I’m a native Spanish speaker so my English pronunciation may have caused the AI to think that I’m speaking another language. But when I translated the Arabic transcriptions into English, the translation was exactly what I said! So the AI actually did understand what I said in English, and then translated it into Arabic. I have zero idea why this is happening. I don’t know if there is a way to specify the languages I want to use, let alone how to tell Whisper not to not translate anything I say into another language.
Any idea why it’s doing this and how can I prevent it from doing it? I also tried filling up the prompt with English text but that doesn’t seem to make much of a difference.
You could try also setting the
prompt variable to contain a few sentences in English to get it to stay on track, from the Docs:
Oops, just read this. Hmm. Stumped on this one.
Are you specifying the language parameter? If you know the input language, this will help with more consistent results.
Yes, I didn’t know about that before but now I’m using just ‘en’. I would like to use multiple languages though, so I wonder if I can use a comma separated list.
Also, I thought a bit more about this and now think that maybe what happened is not that it was translating but just switching character sets, since it’s weird that it never translated into a language that uses the Roman script. I’m assuming there is some standard way to map between characters sets? This also sounds like a simpler explanation. But the issue hasn’t occurred since I added the language parameter.
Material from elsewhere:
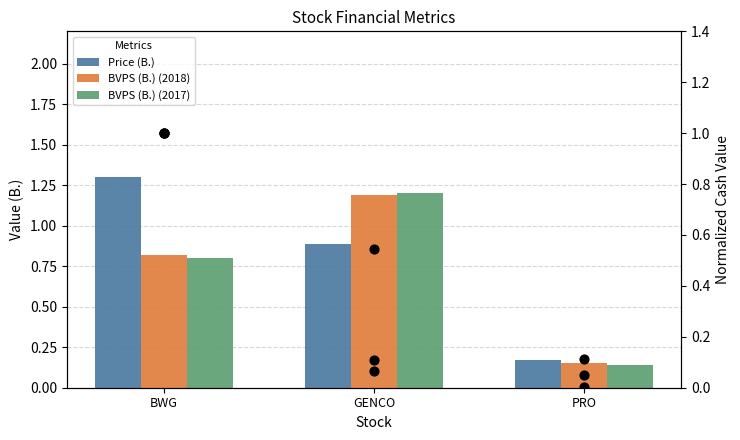

At which category is the sum across all series the highest?

BWG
This is still happening. I would say something in English and then it will show me what I said, but in Russian.
Yup, it’s still happening to me too. Sometimes it seems to help to speak very slowly. I’m convinced it’s related to the character sets since it always happens to translate into languages that use different characters. I think the AI has a kind of separate “brain area” that decides which charset to use based on your accent, and if it sounds a little Arabic it’ll switch to that charset and then be forced to translate into any language that uses this charset so that the output sentence makes sense.
Having a prompt with two languages with the same amount of each language seems to help a bit for me. Although, not perfect. In my case, the user might say either Japanese only, English only, or both.
For example, my prompt was “私の名前は山本です。My name is Yamamoto.”.
Then, I tried saying “よく覚えてないんですけど、 I think I did it for around 5 years.” and whisper returned an expected response in both Japanese and English. (よく覚えてないんですけど、 I think I did it for around 5 years.)
“私の名前は山本です。My name is Yamamoto”